This is the locus of my problems with the way that Favors have been implemented, both from a mechanical and from a roleplaying perspective. Favors are extremely profitable if used in conflict cards, but only if you have seven. They can be used to boost renown, but work most efficiently (or, at high levels, exclusively) if you have seven. This creates weird hand-bloat issues. If all conflicts are undiscardable, then getting five of one type of favor can wreak your hand size.
Tomb Colonists are one example. Going Gentle is now a Very Infrequent card. If you get seven favors, and want to cash them in, you may be waiting for a while (with Bandages and Dust filling your hand). If you get Going Gentle at five favors, you may be waiting for a while (with Going Gentle filling your hand). If you are building up Rubbery favors then that’s another set of cards filling your hand.
Each change to Favors lately has just exacerbated a basic and foreseeable mechanical mess.
This didn’t need to be a huge problem.
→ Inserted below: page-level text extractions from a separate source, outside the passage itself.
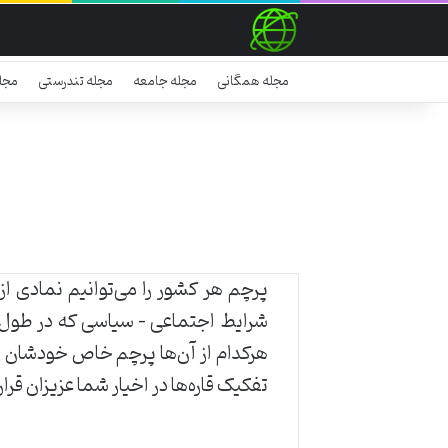
مجله همگانی
مجله جامعه
مجله تندرستی
مجل
پرچم هر کشور را می‌توانیم نمادی ا
هرکدام از آن‌ها پرچم خاص خودشان ر
تفکیک قاره‌ها در اخیار شما عزیزان قرار 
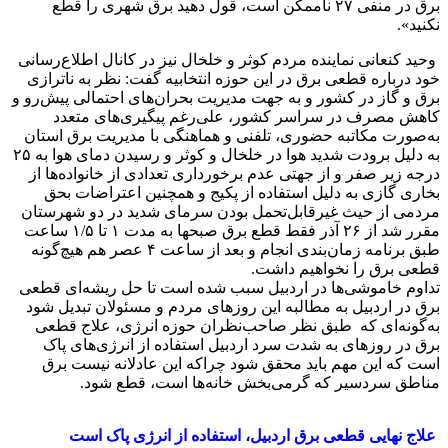
برق در منفی ۲۷ ناممکن است، قول دهید برق شهری را قطع
نکنید».
وحید کنعانی نماینده مردم کوثر و خلخال نیز در کانال اطلاع‌رسانی
خود درباره قطعی برق در این حوزه انتخابیه گفت: نظر به ناترازی
برق و گاز در کشور و به جهت مدیریت بحران‌های احتمالی پیش‌رو و
کاهش مصرف در سراسر کشور، علی‌رغم پیگیری‌های متعدد
به‌صورت مکاتبه حضوری، تلفنی و هماهنگی با مدیریت برق استان
به دلیل برودت شدید هوا در خلخال و کوثر و رسیدن دمای هوا به ۲۵
درجه زیر صفر و از جهتی عدم برخورداری تعدادی از خانواده‌ها از
بخاری گازی به دلیل استفاده از پکیج و همچنین اعتراضات بحق
مردمی از حیث غیرقابل‌تحمل بودن سرمای شدید در دو شهرستان
مقرر شد از ۲۶ آذر فقط قطع برق صبح‎ها به مدت ۱ تا ۱/۵ ساعت
طبق برنامه زمان‌بندی انجام و بعد از ساعت ۴ عصر هم هیچ‌گونه
قطعی برق را نخواهیم داشت.
تداوم خاموشی‌ها در اردبیل سبب شده است تا حل ریشه‌ای قطعی
برق در اردبیل به مطالبه این روزهای مردم و مسئولان تبدیل شود
به‌گونه‌ای که طبق نظر صاحب‌نظران حوزه انرژی، علاج قطعی
برق در روزهای به شدت سرد اردبیل استفاده از انرژی‌های پاک
است که این مهم باید محقق شود چراکه این عادلانه نیست برق
مناطق سردسیر که گرمی‌بخش خانه‌ها است، قطع شود.
علاج نهایی قطعی برق اردبیل، استفاده از انرژی پاک است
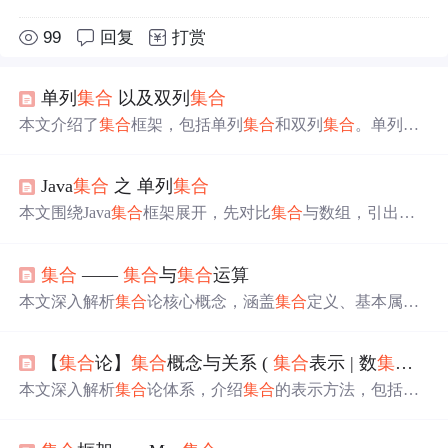
99
回复
打赏
单列
集合
以及双列
集合
本文介绍了
集合
框架，包括单列
集合
和双列
集合
。单列
集
合
有List和Set，List有序可重复，Set无序不可重复，还介绍
了其常用方法。双列
集合
以Map为代表，以键值对存储数
Java
集合
之 单列
集合
据，键不能重复。文中还提及了
集合
的遍历、排序等操
作，以及相关工具类的使用。
本文围绕Java
集合
框架展开，先对比
集合
与数组，引出
集
合
概念，介绍其分类。着重阐述单列
集合
，包括Collectio
n、List、Set接口及各自特点、常用方法和实现类，如Array
集合
——
集合
与
集合
运算
List、LinkedList、HashSet等，还提及TreeSet的排序规则。
本文深入解析
集合
论核心概念，涵盖
集合
定义、基本属性
与运算，包括全集、子集、空集、交并集、补集、幂集及
集合
相等的概念。探讨
集合
运算如交换律、结合律、分配
【
集合
论】
集合
概念与关系 (
集合
表示 | 数
集合
|
集
对偶律等，并介绍利用STL容器set和multiset处理
集合
问题
的方法。
本文深入解析
集合
论体系，介绍
集合
的表示方法，包括列
举法和描述法，并重点探讨
集合
之间的包含关系与相等关
系，以及它们的性质。从自然数到复数
集合
，理解
集合
间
Having conflict cards represent different levels of conflict could be one solution (as was done initially with Youthful High Spirits). Having Calling in Favors be (slightly) more profitable (as was done with Docks) could allow people more granular control of their conflicts and could make a big difference. Having favors be convertible on conflict cards would be be easy to implement and solve almost all of it. The current lack of granularity helps nothing.
The roleplaying/narrative side is almost as odd. A Familiar Face by the School Railings is going to be really strange as a high-level conflict. I always really liked the combination of warmth and calculation that the Widow exemplifies. The text when you favor the Urchins was always a sign to me of her proportional, measured response. Having her cut all ties seems OOC. The Kaleidoscopic Church will be another odd one from a perspective of proportional response.
A Contact in the Great Game will be one of the weirdest though. Why should France care whether I suborn a Prussian?